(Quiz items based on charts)
━━━━━━━━━━
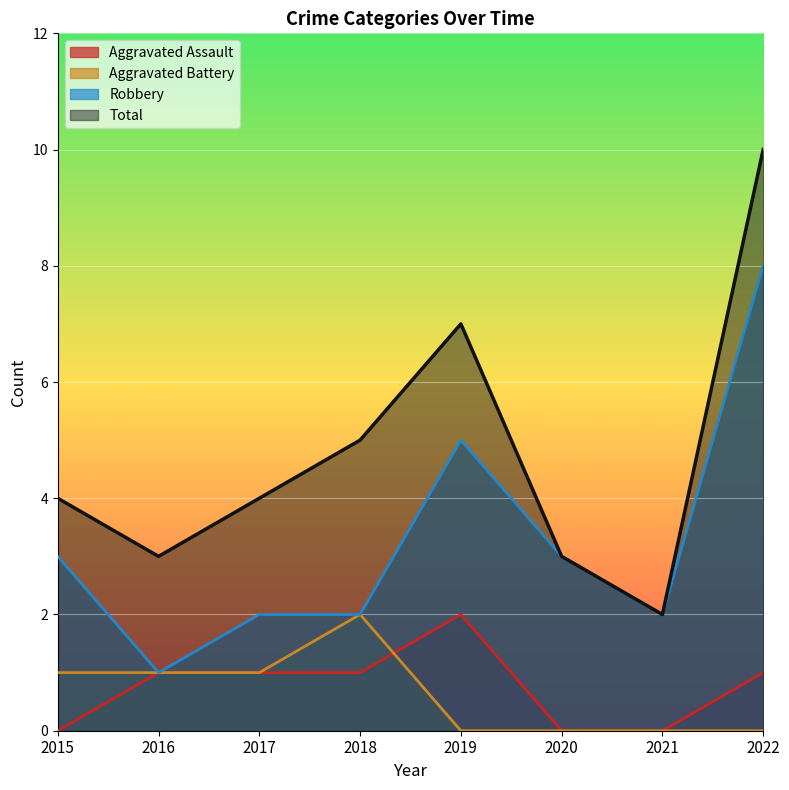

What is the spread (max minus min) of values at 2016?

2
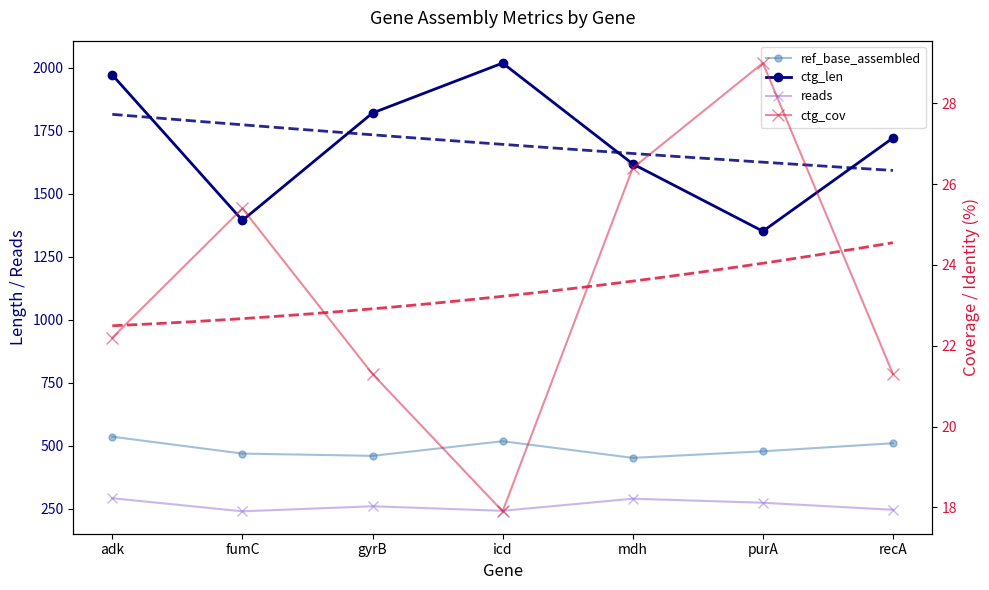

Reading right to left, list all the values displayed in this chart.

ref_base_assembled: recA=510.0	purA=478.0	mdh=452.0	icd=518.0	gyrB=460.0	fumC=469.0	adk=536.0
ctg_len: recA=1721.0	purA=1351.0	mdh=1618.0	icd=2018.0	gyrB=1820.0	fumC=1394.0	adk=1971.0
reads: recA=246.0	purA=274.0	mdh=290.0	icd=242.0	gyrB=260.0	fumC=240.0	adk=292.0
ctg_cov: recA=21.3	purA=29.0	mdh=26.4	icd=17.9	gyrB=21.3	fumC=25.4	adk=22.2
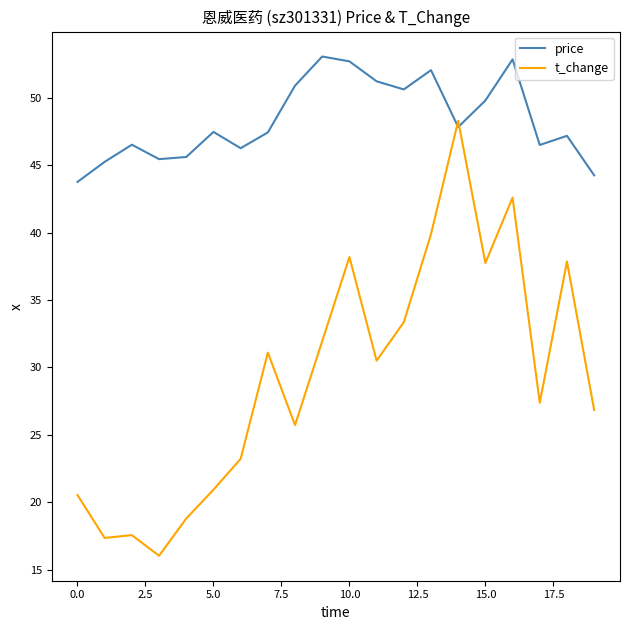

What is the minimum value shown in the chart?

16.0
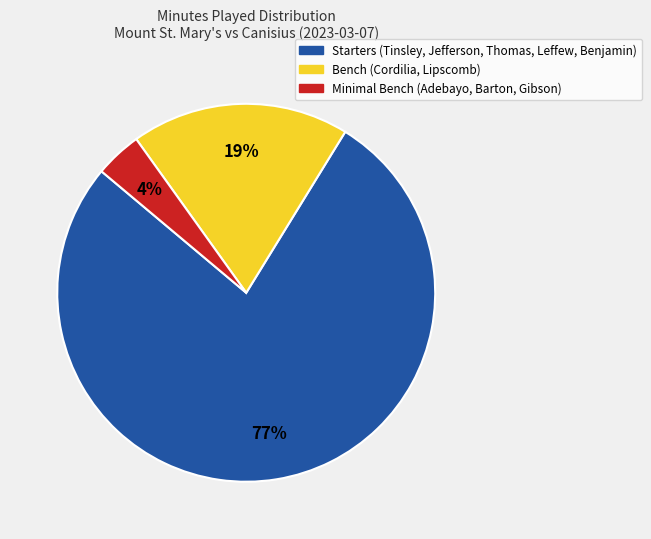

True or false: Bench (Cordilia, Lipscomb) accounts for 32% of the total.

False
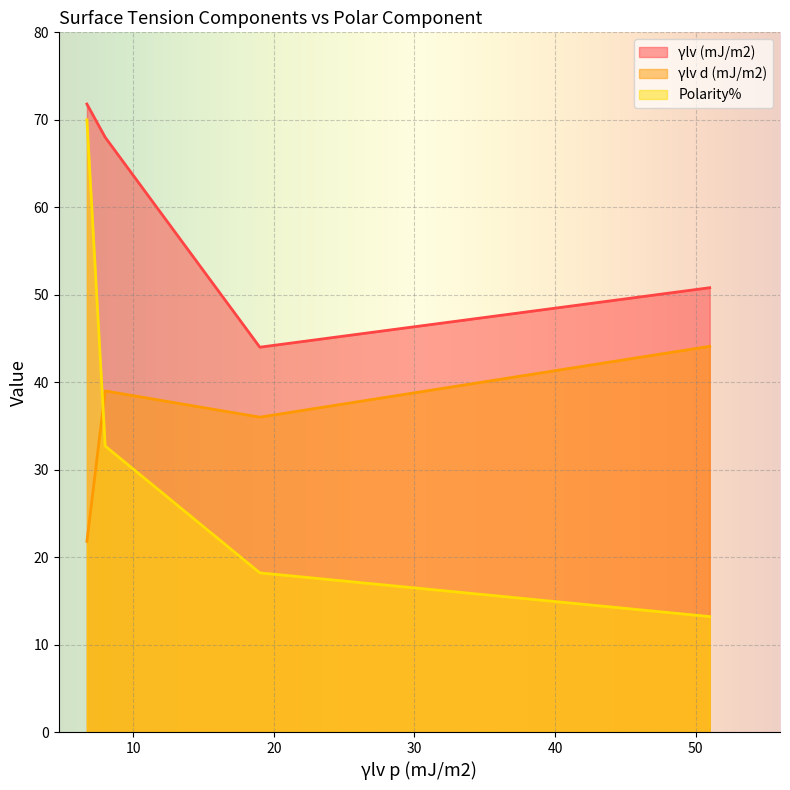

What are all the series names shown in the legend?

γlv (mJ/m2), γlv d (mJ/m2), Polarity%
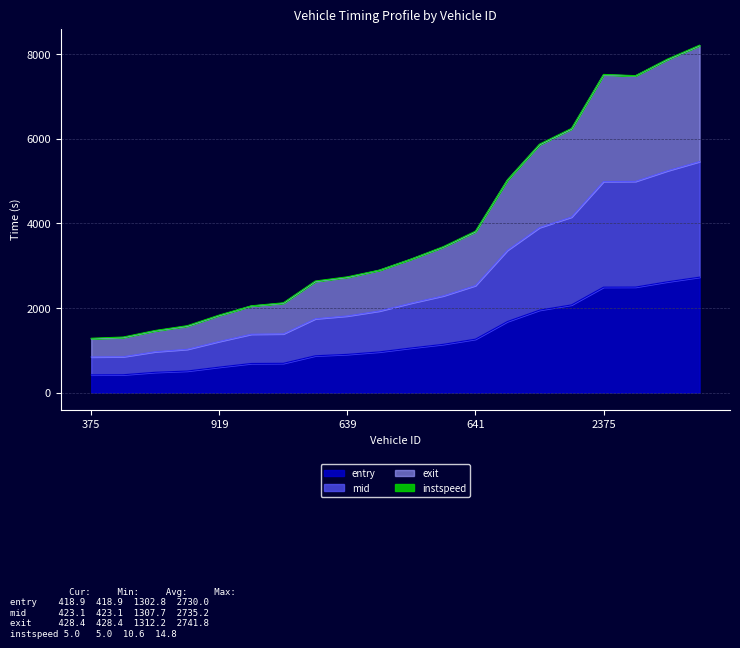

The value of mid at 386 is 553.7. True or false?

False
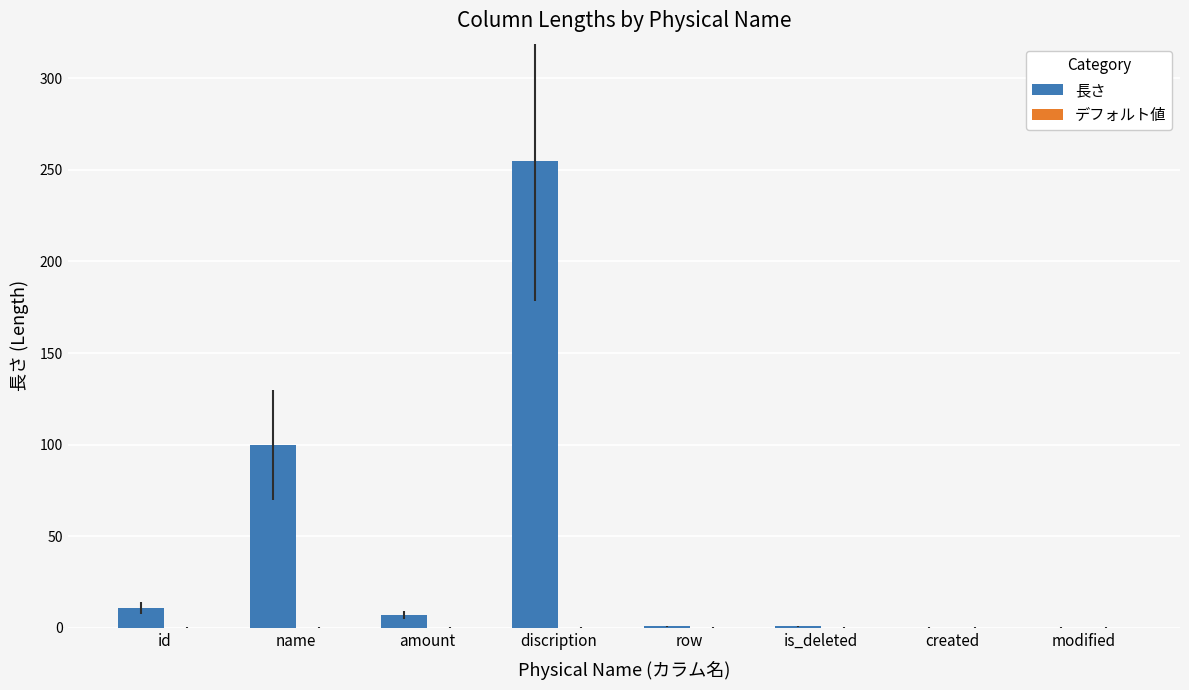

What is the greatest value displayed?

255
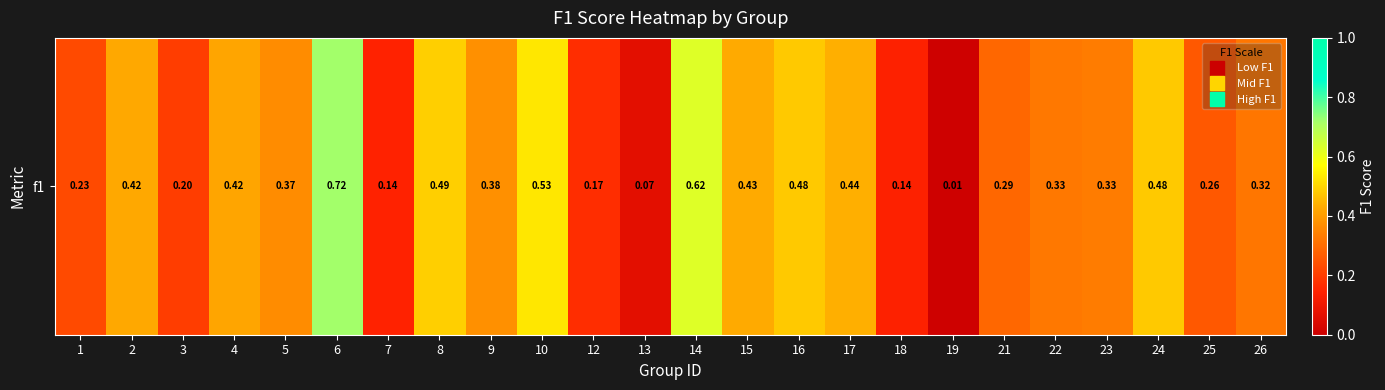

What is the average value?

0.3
━━━━━━━━━━
Activity: Can you print all of the material above line for line, leaving out the pictures?

Exercise answer:
What is the spread (max minus min) of values at 2016?

2

Reading right to left, list all the values displayed in this chart.

ref_base_assembled: recA=510.0	purA=478.0	mdh=452.0	icd=518.0	gyrB=460.0	fumC=469.0	adk=536.0
ctg_len: recA=1721.0	purA=1351.0	mdh=1618.0	icd=2018.0	gyrB=1820.0	fumC=1394.0	adk=1971.0
reads: recA=246.0	purA=274.0	mdh=290.0	icd=242.0	gyrB=260.0	fumC=240.0	adk=292.0
ctg_cov: recA=21.3	purA=29.0	mdh=26.4	icd=17.9	gyrB=21.3	fumC=25.4	adk=22.2

What is the minimum value shown in the chart?

16.0

True or false: Bench (Cordilia, Lipscomb) accounts for 32% of the total.

False

What are all the series names shown in the legend?

γlv (mJ/m2), γlv d (mJ/m2), Polarity%

The value of mid at 386 is 553.7. True or false?

False

What is the greatest value displayed?

255

What is the average value?

0.3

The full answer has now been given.